Feel the stillness here … feel its hard pull down at the bone.

Stop. Look.

Feel.

See the full moon draw its clinging sheen clear of the tent-top ridge of hills. The light flares briefly as at the parting of a film of silk.

I could stay

    here

      forever.

Nothing can reach here, nothing touch me ever just this air so calm. Just this tremulous convection of moonlight not wind, sovereign sway of stillness I breathe shyly in, that fills my mouth … taste it run thick like buttermilk down my throat.

Warm stone … feel it ebb its heat into me. Pyramid of the Moon. Pyramid / Pyre—find the shape of flame in stone, crayon-traced, stability's hieroglyph, see? Count the sides, count to five.

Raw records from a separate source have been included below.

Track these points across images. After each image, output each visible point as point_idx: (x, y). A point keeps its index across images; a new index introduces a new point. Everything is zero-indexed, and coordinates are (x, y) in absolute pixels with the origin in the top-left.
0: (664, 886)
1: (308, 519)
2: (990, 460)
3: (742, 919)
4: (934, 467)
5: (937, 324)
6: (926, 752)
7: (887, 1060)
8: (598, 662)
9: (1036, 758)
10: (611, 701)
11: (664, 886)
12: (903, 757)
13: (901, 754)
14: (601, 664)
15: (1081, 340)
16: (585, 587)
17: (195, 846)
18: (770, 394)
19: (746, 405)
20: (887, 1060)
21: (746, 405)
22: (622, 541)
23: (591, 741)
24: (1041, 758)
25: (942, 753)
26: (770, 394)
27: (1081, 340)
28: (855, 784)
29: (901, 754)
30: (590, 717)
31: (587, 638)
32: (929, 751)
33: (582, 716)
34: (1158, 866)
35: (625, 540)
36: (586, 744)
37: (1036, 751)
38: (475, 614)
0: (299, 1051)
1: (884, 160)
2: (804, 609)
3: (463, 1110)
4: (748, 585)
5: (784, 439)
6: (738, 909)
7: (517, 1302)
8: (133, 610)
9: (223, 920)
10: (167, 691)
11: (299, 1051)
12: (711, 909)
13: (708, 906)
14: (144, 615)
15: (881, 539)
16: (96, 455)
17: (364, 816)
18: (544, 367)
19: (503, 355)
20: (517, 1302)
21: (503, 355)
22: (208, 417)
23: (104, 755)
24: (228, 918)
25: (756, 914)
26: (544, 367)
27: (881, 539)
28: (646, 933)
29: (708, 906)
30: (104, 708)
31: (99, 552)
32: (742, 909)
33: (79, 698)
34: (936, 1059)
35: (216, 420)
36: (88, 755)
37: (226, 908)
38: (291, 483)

Stablest configuration of lines in three dimensions. Unshakeable. Do you remember, Juana, summing the angles in your head? Do you remember the pyramids you dreamt? we dreamt together.

I lean back on my palms, texture of pumice underneath, and under my heels too—sandals kicked free. Between the stones, here and there small pale blooms, grey in the moonlight.

Gone the city's copper taste—an hour away. Only the smell, the tonguecloak of dust. I tilt my head back to a sky washed of all but the brightest stars, red and white blink of landing lights above, no sound. At the corner of my eye a firefly's phosphorescent wink. Two, three. Out.

Shooting starstreak—swift, serious—to the south. Into the faint glow of Mexico City.

East—strobe of headlights rounding a far bend on a hill.

Pulsefade in my ears … fade, fading still, barely audible … to the faintest shriek of sharpening steel.